John: Later in that chapter, you have a great diagram and discussion about the Support Channel Enablement Map. Could you briefly explain active vs. passive enablement? I thought this was really interesting, because it appears some companies do everything they can do prepare their channel partners for success, and others may do less-possibly jeopardizing the success of the project.
Eric: The concept of passive versus active enablement refers to the level of interactive engagement required to deliver a specific form of enablement. Creating a knowledgebase article, a technical bulletin, or a manual is passive enablement. The vendor creates the opportunity and the partner consumes the enablement at its discretion. Active enablement must be interactively delivered to be consumed by the partner. Examples of active enablement would be classroom training, escalation support, and partner management.
I segmented enablement this way in the book because a number of vendors I spoke with were investing a significant amount of money and effort in active enablement without recognizing it as such. If vendors can see graphic representation of their enablement investment allocation they are able shift resources to the most efficient forms of enablement for their products and partners. The Support Channel Enablement Map is a simple tool to help vendors compare their actual behavior to their intent. It also provides a tool to track how enablement is trending over time as they become more intentional and work to shift the investment mix.
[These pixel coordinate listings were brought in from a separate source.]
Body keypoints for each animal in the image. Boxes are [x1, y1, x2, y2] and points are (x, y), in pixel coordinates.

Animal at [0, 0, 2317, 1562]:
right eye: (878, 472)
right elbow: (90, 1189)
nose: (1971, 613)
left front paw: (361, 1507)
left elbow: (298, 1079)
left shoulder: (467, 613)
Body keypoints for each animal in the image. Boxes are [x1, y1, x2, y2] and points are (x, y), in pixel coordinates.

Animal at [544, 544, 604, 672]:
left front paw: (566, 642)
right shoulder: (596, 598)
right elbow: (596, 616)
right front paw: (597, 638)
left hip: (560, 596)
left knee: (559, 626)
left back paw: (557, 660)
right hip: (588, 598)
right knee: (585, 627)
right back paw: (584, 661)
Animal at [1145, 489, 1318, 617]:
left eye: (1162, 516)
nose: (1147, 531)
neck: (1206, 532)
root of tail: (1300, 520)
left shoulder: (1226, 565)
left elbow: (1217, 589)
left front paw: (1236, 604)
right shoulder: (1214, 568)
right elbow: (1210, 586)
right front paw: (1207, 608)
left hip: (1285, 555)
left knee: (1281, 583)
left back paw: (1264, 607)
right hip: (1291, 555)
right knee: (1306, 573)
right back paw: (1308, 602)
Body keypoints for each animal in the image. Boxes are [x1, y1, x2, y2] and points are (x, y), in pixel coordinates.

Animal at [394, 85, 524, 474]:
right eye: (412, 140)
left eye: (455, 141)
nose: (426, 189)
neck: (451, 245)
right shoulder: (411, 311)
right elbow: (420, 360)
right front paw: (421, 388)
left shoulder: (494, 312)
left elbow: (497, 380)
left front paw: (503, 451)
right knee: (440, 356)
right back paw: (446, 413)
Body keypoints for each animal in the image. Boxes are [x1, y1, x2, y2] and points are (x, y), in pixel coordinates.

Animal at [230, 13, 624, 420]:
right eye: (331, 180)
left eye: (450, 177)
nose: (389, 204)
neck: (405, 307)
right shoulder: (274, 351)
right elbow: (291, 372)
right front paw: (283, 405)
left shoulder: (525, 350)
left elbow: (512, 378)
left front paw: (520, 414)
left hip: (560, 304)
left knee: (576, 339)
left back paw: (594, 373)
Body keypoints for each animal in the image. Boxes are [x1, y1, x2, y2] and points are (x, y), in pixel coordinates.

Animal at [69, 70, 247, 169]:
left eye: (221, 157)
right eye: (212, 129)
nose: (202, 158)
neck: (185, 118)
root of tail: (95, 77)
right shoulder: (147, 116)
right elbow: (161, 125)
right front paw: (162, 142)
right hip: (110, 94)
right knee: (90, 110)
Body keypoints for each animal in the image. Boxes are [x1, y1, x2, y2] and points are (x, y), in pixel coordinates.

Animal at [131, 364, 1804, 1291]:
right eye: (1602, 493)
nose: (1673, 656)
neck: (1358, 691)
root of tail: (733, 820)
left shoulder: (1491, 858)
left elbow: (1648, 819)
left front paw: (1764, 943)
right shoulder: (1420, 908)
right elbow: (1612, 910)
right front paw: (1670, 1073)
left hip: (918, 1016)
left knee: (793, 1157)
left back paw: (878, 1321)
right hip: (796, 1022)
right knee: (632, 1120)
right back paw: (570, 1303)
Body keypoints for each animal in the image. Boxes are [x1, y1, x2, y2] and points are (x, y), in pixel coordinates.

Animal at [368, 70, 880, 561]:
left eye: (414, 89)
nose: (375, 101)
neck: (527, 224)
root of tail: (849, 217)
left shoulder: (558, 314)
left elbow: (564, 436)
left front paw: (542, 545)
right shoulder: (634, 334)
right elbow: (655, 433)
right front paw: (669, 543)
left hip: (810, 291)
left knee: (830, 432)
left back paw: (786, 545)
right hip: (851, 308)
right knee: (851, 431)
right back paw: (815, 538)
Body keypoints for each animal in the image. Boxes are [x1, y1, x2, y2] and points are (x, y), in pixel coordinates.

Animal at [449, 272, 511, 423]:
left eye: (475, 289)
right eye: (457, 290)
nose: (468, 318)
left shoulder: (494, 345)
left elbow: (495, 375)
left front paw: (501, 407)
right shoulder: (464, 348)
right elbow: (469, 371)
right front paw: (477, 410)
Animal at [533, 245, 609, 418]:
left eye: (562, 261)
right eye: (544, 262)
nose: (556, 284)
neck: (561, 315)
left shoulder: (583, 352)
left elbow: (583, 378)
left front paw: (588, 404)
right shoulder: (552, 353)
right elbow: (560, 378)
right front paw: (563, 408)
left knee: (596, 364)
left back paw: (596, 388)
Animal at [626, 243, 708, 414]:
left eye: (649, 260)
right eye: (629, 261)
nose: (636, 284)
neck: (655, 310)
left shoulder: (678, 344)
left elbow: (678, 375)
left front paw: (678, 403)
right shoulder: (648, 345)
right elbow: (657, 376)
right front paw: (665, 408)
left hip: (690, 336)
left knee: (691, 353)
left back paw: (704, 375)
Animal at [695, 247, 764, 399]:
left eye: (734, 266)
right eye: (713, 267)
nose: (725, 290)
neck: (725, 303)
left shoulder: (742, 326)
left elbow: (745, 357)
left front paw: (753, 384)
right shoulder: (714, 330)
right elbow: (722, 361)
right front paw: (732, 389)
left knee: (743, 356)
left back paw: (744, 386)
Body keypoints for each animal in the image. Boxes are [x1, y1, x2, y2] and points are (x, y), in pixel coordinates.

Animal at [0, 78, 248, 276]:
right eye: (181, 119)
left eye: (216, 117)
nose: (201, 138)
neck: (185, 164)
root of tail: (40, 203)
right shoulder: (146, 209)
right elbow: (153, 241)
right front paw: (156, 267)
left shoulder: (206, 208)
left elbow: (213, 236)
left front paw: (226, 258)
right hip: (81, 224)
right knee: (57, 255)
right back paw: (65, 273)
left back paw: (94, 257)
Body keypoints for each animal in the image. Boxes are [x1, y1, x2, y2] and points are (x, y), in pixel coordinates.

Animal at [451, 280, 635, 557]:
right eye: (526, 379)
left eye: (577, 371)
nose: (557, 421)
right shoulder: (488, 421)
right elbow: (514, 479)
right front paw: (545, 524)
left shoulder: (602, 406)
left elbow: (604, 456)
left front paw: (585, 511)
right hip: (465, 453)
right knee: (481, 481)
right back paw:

John: An analogy that you use in the book a few times is “the seven blind men and the elephant.” Could you explain the importance of this for building a strong support partner program?
Eric: Like the seven blind men in the fable, every constituency the support partner program engages with perceives support’s role from its own unique perspective. The channel sales organization is likely to interpret anything that comes from support in context of its impact on how much product partners can sell. Partner managers are probably concerned with diverting partner resources from activities that help them achieve their review goals, and partners want to hear about things that help them make money. If the support organization is planning to add a support escalations metric to the partner management process, the outcome support anticipates is that partners will work harder to close cases. But partner managers see resources diverted from selling product, or just another metric to manage. Partners may just see an expense that doesn’t generate revenue. The burden is on support to create the context for alignment and integration of support into the broader channel program.
When we accomplish this the whole becomes greater than the sum of the parts, and the parts are made greater by the whole.
John: It has been a pleasure talking to you about your new book, Symbiotic Support Channels. Where can my readers buy a copy?
Eric: The pleasure is all mine, John. TSIA experts provided some of the most interesting observations and perspectives for the book. Many thanks to you and the entire TSIA team. The book is available from amazon.com. My email address is on page 3. I’m interested in comments and happy to answer questions.